Thursday, September 04, 2008

Private vs. Public Transportation Costs

Commenter Tamiri from Elkana wrote about her school-bus situation in the Israel section of the forum Imamother.com. She gave me permission to post an edited version.

We have a son going into 8th grade. With no boys' school here, boys must attend school outside the yishuv (settlement) beginning in 7th grade. The moetza (local council) covers busing for boys who go to school in Nechalim or Petach Tikva. Otherwise, parents are on their own. Our son's school is in Ramat Gan. 
Bussing costs NIS 720/month, or about NIS 35/day. Last year we paid NIS 625. This sum is over and above the tuition we pay, ~NIS 700/month plus books etc.
[MiI: NIS 700 is a bargain for boys these days. 900-1500 is common.]
Last year we paid for this luxury busing. This year, we are reluctant.  This seems to be an inordinate amount of money to be spending on one child. 
Tamiri goes on to explain that she can find a slightly less convenient arrangement where he can take the public bus for NIS 6/day. In the end, she found a teacher from the school willing to drive the boys in exchange for sharing the cost of gas. (The driver could not charge more without having liability insurance.)

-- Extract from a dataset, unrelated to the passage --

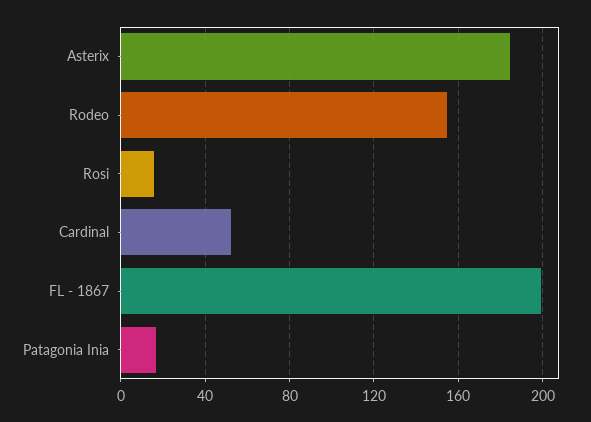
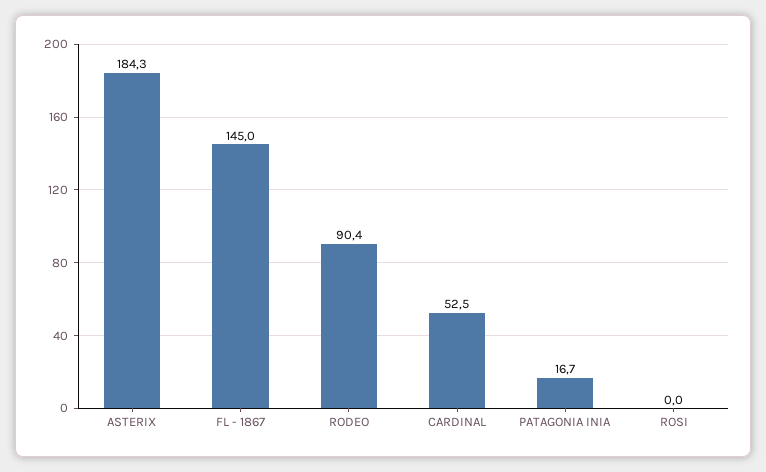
Rodeo: 155 -> 90.4
Rosi: 15 -> 0
FL - 1867: 200 -> 145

We have a similar situation regarding hasa'ah (private bussing) for my 7th-grader costing NIS 370/month, or double what the local bus costs. (We live much closer to school than Tamiri.) When my oldest son attended there had been several recent bus bombings, and we sent him on the private hasa'ah (transportation). If he missed the hasa'ah, he had to pay for the local bus anyway (we don't drive them). So he took the public bus beginning in 8th grade. This meant that he needed to walk 10-15 minutes from the bus stop to school, with the option of catching a second bus to school in a downpour (I doubt he ever did). When the school had a program late at night (popular in Israel) when we would not want him taking the bus, the hasa'ah made a special trip. So we would have to drive him or arrange a carpool.

Fortunately my 7th-grader loves public busses and readily agreed to use the public bus; he already found an eighth-grade neighbor to travel with.